Task to carry out:
Repeat only the lines below from the one containing "Flaga wskazująca, że formant" through the one containing "Flaga wskazująca, że kontrolka ma bez okien.", inclusive, exactly as written.

(Saved entries)
BEGIN

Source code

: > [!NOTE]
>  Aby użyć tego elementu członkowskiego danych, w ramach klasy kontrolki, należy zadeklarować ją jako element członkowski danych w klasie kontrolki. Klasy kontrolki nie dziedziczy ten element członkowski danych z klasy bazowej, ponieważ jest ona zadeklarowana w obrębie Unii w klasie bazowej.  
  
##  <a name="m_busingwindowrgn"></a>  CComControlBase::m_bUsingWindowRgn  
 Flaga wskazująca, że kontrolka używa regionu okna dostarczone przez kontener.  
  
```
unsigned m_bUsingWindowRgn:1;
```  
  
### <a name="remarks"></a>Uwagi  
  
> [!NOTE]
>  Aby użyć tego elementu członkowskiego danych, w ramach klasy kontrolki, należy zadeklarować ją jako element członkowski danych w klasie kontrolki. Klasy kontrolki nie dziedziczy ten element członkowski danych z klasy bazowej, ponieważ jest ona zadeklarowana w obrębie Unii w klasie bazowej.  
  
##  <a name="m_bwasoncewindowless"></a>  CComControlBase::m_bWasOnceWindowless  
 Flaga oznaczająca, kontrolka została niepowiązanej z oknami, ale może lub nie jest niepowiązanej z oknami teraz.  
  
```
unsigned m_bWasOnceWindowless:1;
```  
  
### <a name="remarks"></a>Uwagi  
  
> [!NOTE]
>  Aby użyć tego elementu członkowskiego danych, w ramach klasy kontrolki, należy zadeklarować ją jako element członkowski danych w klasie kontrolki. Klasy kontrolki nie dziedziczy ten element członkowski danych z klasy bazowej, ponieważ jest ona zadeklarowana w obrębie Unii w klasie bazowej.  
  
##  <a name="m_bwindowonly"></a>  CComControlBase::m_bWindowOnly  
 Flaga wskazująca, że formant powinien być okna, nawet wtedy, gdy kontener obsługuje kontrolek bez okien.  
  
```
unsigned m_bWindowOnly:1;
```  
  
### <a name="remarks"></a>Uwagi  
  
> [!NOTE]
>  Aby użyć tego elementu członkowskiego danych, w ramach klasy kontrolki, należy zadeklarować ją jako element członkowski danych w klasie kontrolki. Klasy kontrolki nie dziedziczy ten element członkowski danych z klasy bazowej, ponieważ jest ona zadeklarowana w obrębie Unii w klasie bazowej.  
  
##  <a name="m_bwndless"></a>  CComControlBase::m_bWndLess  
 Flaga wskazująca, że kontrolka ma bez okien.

END
BEGIN

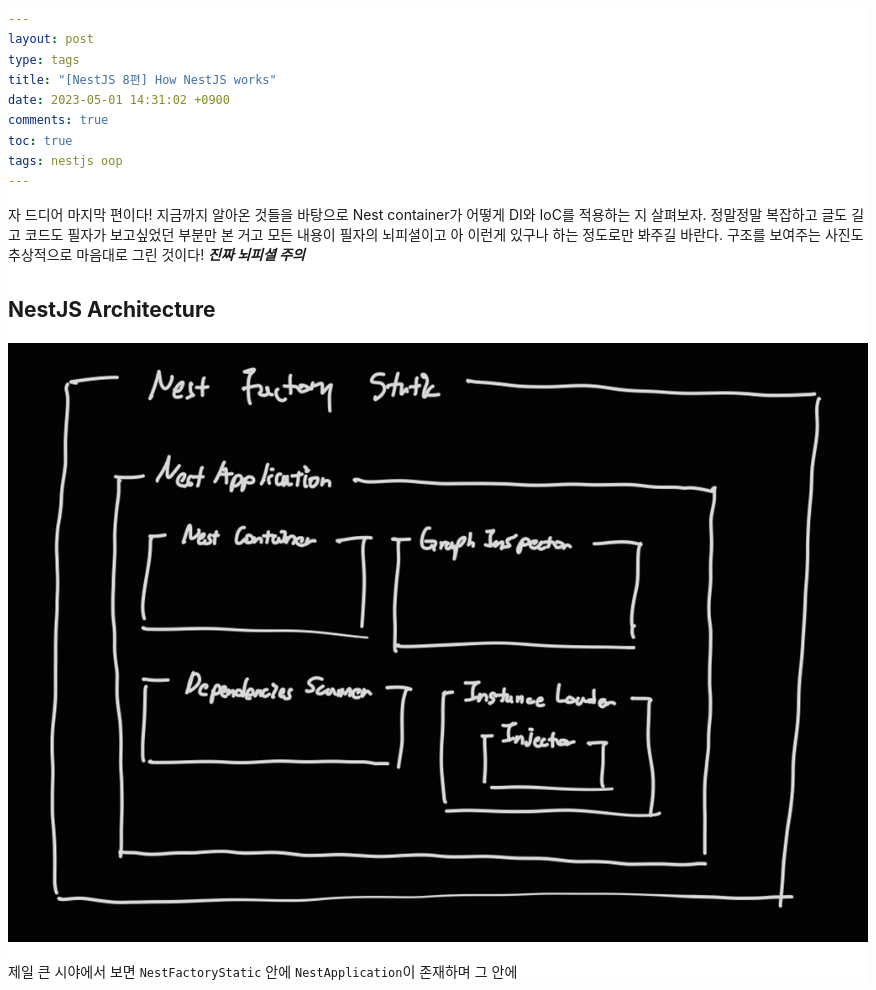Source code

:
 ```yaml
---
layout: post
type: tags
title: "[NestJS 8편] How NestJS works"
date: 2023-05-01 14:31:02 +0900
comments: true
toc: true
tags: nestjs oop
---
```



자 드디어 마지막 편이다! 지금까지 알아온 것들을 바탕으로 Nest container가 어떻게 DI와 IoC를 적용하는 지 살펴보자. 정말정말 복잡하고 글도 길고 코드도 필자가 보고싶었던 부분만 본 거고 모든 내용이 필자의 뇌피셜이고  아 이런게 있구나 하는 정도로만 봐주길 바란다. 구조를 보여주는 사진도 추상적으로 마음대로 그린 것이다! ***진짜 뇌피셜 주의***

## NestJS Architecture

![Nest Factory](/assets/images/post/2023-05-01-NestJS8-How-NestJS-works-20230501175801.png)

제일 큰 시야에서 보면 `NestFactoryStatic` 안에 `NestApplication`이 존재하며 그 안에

END

Written answer:
 Flaga wskazująca, że formant powinien być okna, nawet wtedy, gdy kontener obsługuje kontrolek bez okien.  
  
```
unsigned m_bWindowOnly:1;
```  
  
### <a name="remarks"></a>Uwagi  
  
> [!NOTE]
>  Aby użyć tego elementu członkowskiego danych, w ramach klasy kontrolki, należy zadeklarować ją jako element członkowski danych w klasie kontrolki. Klasy kontrolki nie dziedziczy ten element członkowski danych z klasy bazowej, ponieważ jest ona zadeklarowana w obrębie Unii w klasie bazowej.  
  
##  <a name="m_bwndless"></a>  CComControlBase::m_bWndLess  
 Flaga wskazująca, że kontrolka ma bez okien.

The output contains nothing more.